## PASSAGE FOR REVIEW
---
Linear Regression with Evenly-Spaced Abscissae
What a boring title. I wish I could come up with something snazzier. One word I learned today is studentization, which is just the normalization of errors in a curve-fitting exercise by the sample standard deviation (e.g. point \( x_i \) is \( 0.3\hat{\sigma} \) from the best-fit linear curve, so \( \frac{x_i - \hat{x}_i}{\hat{\sigma}} = 0.3 \)) — Studentize me! would have been nice, but I couldn’t work it into the topic for today. Oh well.
I needed a little break from our tour of linear feedback shift registers — and maybe you do too — so I thought I’d share a little insight in curve-fitting I ran across about ten years ago. What we’re going to do today is do a bunch of linear algebra, so that we can handle all the yucky math ahead of time, and then compute something useful and simple without having to touch the linear algebra again.
Let’s look at a linear regression problem. Ugh. Statisticians need to band together and come up with some more exciting terms. All this means is to fit a line to some data.
import numpy as np import matplotlib.pyplot as plt %matplotlib inline np.random.seed(123) t = np.arange(0,1,0.05) n = np.random.randn(*t.shape)*0.02 y = 0.8*t*t + t + n plt.plot(t,y,'.') # Fit a line and a parabola, and plot them t_theo = np.linspace(0, 1, 1000) for deg in [1,2]: p = np.polyfit(t,y,deg) print "Degree %d: p=%s" % (deg,p) plt.plot(t_theo, np.polyval(p,t_theo),label='deg=%d'%deg) plt.legend(loc='best', fontsize=10);
Degree 1: p=[ 1.79183292 -0.12683228] Degree 2: p=[ 0.86334813 0.9716522 -0.00380517]
The numpy.polyfit
function is the easy thing to use when fitting any polynomial (linear or not). It uses a least-squares fit, something explored by Carl Friedrich Gauss, and since today is Gauss’s birthday, it seems like a fitting tribute. (Pun intended.)
---
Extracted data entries

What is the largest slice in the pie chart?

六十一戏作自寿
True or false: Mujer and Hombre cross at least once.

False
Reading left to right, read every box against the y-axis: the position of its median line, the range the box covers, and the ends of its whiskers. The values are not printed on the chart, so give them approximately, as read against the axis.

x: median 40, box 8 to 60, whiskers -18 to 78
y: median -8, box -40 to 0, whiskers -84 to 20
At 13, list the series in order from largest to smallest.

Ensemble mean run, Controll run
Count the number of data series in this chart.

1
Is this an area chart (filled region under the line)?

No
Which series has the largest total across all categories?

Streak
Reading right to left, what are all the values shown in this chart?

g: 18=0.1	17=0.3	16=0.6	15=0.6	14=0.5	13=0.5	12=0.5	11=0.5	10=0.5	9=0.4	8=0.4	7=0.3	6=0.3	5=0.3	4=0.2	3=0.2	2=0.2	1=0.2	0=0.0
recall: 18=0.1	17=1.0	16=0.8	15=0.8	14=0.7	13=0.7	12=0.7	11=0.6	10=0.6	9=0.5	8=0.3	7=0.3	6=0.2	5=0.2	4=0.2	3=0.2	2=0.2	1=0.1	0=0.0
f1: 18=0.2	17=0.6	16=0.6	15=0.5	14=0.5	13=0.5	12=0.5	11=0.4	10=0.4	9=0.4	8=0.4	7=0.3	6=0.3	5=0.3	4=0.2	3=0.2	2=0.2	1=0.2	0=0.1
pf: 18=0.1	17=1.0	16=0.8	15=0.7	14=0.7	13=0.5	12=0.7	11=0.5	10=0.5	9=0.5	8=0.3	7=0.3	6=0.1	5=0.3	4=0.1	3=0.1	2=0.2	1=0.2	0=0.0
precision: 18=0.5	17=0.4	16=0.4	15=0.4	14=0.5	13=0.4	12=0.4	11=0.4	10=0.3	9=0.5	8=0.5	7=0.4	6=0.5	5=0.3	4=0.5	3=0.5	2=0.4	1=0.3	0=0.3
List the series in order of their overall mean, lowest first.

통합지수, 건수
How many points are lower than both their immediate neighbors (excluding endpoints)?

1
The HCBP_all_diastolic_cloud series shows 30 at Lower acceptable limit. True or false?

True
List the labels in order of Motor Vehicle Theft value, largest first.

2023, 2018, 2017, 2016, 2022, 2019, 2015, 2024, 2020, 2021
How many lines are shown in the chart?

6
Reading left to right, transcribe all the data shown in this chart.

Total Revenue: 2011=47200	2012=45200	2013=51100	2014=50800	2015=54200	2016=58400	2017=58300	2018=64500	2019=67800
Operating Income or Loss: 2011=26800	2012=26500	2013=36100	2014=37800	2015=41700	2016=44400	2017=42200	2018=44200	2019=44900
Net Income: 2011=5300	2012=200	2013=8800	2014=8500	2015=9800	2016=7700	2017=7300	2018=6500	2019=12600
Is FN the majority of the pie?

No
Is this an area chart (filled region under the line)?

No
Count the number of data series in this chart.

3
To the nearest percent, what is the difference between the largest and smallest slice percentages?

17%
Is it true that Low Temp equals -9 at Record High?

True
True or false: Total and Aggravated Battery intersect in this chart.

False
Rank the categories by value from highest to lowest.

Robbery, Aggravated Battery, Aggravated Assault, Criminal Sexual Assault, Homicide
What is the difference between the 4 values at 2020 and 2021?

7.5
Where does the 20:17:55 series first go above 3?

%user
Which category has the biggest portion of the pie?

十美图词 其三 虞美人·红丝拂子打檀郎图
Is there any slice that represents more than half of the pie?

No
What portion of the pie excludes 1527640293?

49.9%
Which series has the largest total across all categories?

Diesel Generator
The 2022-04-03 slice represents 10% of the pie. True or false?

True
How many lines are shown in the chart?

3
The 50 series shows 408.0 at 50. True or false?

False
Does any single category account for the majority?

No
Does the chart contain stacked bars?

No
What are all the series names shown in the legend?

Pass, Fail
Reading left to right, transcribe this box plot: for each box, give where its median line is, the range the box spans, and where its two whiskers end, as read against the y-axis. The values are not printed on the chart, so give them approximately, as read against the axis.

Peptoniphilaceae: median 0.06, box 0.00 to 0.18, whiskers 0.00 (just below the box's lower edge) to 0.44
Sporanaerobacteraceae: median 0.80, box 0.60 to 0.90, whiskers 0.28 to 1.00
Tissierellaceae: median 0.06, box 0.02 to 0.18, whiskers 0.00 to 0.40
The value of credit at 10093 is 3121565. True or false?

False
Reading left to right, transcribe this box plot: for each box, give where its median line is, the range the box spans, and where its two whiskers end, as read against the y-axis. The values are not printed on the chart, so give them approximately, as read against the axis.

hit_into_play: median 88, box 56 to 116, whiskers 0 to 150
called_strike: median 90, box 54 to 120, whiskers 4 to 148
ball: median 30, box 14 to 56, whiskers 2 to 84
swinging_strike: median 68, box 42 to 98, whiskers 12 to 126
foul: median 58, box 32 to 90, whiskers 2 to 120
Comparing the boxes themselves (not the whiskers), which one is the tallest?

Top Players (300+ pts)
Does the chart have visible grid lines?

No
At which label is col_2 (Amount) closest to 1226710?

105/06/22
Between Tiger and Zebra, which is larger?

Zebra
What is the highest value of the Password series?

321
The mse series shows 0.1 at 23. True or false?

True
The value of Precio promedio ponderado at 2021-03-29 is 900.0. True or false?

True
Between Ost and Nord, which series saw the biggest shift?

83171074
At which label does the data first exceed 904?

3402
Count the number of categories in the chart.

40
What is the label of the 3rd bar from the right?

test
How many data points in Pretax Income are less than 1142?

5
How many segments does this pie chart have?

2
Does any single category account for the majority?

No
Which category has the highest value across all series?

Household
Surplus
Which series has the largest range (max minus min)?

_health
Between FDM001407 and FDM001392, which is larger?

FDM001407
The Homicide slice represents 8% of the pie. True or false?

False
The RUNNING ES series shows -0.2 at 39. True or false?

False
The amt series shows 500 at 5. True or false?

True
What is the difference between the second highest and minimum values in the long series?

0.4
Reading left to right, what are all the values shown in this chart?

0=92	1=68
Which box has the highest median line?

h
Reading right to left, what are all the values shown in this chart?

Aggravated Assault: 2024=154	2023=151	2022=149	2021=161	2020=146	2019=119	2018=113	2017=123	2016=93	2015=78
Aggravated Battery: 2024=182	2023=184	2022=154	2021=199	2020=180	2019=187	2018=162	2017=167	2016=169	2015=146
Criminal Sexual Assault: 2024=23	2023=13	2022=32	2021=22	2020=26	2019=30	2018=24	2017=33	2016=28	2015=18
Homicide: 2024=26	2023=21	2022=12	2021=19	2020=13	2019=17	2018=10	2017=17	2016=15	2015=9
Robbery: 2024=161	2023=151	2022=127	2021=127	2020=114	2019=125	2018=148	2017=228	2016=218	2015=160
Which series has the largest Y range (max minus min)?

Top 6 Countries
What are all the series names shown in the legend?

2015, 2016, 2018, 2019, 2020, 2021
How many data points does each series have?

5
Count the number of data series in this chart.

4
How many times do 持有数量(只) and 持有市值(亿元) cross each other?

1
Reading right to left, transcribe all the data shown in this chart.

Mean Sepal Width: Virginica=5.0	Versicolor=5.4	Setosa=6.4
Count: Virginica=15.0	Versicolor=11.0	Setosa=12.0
---
## PROBLEMS TO SOLVE
A - Answer the following questions on the post about linear regression.
(i) By what quantity does studentization normalize the errors in a curve fit?
(ii) Which function is named as the easy thing to use when fitting any polynomial?
(iii) Whose birthday does the post say falls on the day it was written?
B - In the entries, from the start up to and including the line containing "At 13, list", replace "chart" with "graph" and reproduce only those lines, leaving everything else unchanged.

## REPLIES
A -
(i) The sample standard deviation.
(ii) The numpy.polyfit function.
(iii) Carl Friedrich Gauss's.

B -
What is the largest slice in the pie graph?

六十一戏作自寿
True or false: Mujer and Hombre cross at least once.

False
Reading left to right, read every box against the y-axis: the position of its median line, the range the box covers, and the ends of its whiskers. The values are not printed on the graph, so give them approximately, as read against the axis.

x: median 40, box 8 to 60, whiskers -18 to 78
y: median -8, box -40 to 0, whiskers -84 to 20
At 13, list the series in order from largest to smallest.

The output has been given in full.